§ **Partes do exercício**:
- 1) Diz se cada afirmação concorda com o excerto sobre a Anunciação, respondendo sim ou não e citando as palavras do texto que decidem: (a) o arcanjo diz a Maria que a força do Altíssimo estenderá sobre ela a sua sombra; (b) a nuvem santa pairava sobre o templo de Jerusalém; (c) Maria é chamada a nova arca da aliança.
- 2) Retoma o excerto sobre a Anunciação com um parágrafo curto, a começar logo depois da última frase.

§ **Excerto do documento**:
Falámos de dois elementos: o primeiro é o Espírito,
sobre a superfície das águas, o Espírito Criador; mas há um segundo elemento
nas palavras da Anunciação. O arcanjo diz a Maria: «A força do Altíssimo
estenderá sobre ti a sua sombra». Trata-se de uma evocação da nuvem santa que,
durante o caminho do êxodo, pairava sobre a tenda do encontro, sobre a arca da
aliança, que o povo de Israel levava consigo, e que indicava a presença de Deus
(cf. Êx 40, 34-38). Portanto, Maria é a nova tenda santa, a
nova arca da aliança: mediante o seu «sim» às palavras do arcanjo, Deus recebe
uma morada neste mundo, Aquele que o universo inteiro não pode conter adquire
morada no ventre de uma virgem.

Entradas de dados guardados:
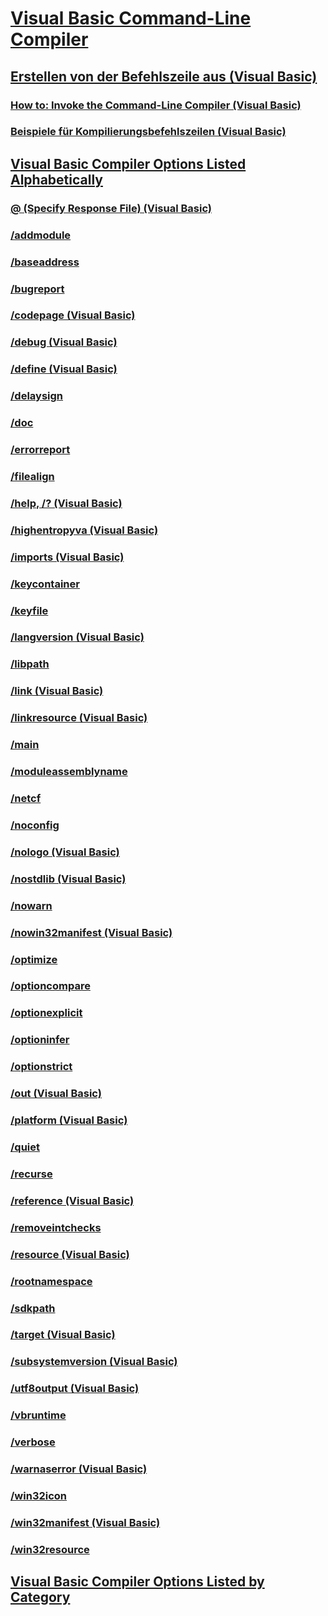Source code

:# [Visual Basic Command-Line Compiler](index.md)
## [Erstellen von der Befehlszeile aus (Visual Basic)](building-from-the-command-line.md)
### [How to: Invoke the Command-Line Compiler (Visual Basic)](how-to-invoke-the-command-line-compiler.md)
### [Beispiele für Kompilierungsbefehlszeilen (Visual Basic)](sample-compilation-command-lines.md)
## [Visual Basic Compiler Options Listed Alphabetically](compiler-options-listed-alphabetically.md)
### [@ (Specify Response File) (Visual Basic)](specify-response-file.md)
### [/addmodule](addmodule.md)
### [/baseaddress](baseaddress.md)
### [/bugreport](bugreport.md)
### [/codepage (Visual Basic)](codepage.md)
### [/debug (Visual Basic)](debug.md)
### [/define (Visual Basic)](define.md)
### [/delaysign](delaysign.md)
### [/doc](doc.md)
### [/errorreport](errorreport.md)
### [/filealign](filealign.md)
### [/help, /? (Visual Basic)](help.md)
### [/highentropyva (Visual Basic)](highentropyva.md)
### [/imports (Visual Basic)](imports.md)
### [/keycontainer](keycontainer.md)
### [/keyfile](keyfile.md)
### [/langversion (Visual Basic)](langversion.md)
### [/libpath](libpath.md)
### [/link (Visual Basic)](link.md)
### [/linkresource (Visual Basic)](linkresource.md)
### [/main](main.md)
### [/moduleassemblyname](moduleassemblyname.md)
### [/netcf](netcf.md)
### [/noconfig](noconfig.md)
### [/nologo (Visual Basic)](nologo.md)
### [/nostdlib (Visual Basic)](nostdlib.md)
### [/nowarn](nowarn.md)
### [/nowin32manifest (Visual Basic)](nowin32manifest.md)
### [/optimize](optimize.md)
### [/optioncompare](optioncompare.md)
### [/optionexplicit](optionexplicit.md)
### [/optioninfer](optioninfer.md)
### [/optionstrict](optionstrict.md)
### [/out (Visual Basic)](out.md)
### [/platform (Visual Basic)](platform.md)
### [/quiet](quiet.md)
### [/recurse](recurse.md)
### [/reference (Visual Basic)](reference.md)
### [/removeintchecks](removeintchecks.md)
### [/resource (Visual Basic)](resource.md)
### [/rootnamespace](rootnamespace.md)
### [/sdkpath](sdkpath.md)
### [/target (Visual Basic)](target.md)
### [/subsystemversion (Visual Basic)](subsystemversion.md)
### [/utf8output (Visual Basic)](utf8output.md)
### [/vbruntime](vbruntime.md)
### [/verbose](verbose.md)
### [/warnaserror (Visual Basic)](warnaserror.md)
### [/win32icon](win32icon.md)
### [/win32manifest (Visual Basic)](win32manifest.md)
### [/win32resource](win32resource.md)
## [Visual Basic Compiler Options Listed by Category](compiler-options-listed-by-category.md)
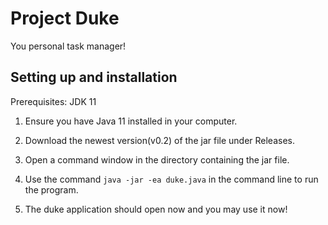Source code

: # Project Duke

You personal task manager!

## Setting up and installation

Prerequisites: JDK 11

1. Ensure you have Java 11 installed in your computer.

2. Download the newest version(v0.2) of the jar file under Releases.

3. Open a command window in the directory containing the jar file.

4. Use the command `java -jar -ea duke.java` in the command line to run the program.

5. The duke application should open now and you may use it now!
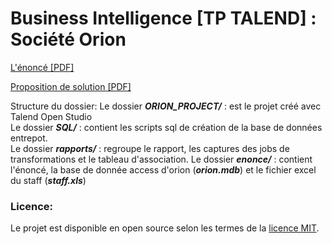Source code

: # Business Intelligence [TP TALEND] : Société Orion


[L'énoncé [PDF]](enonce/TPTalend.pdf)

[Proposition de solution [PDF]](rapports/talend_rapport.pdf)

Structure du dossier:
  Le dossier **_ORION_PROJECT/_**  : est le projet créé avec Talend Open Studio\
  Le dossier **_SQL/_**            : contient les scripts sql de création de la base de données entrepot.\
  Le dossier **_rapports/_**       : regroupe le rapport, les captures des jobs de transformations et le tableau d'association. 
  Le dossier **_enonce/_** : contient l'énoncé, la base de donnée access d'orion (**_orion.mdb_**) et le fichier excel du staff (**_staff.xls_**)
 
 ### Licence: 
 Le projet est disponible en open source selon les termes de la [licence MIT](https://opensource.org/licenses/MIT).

§ **Respostas esperadas**:
- 1)
(a) Sim: «A força do Altíssimo estenderá sobre ti a sua sombra».
(b) Não: «pairava sobre a tenda do encontro, sobre a arca da aliança».
(c) Sim: «Maria é a nova tenda santa, a nova arca da aliança».

- 2)
Então, voltemos à questão da qual partimos, a
propósito da origem de Jesus, resumida, pela pergunta de Pilatos: «De onde és
Tu?». Das nossas reflexões aparece claramente, desde o início dos Evangelhos,
qual é a verdadeira origem de Jesus: Ele é o Filho Unigénito do Pai, Ele vem de
Deus. Estamos diante do grande e extraordinário mistério que celebramos neste
tempo de Natal: por obra do Espírito Santo, o Filho de Deus encarnou-se no seio
da Virgem Maria. Trata-se de um anúncio que ressoa sempre novo e que traz
consigo esperança e alegria ao nosso coração, porque nos dá a certeza de que,
não obstante muitas vezes nos sintamos frágeis, pobres e incapazes diante das
dificuldades e do mal do mundo, contudo o poder de Deus age sempre e realiza
maravilhas precisamente na debilidade. A sua graça é a nossa força (cf. 2
Cor 12, 9-10). Obrigado!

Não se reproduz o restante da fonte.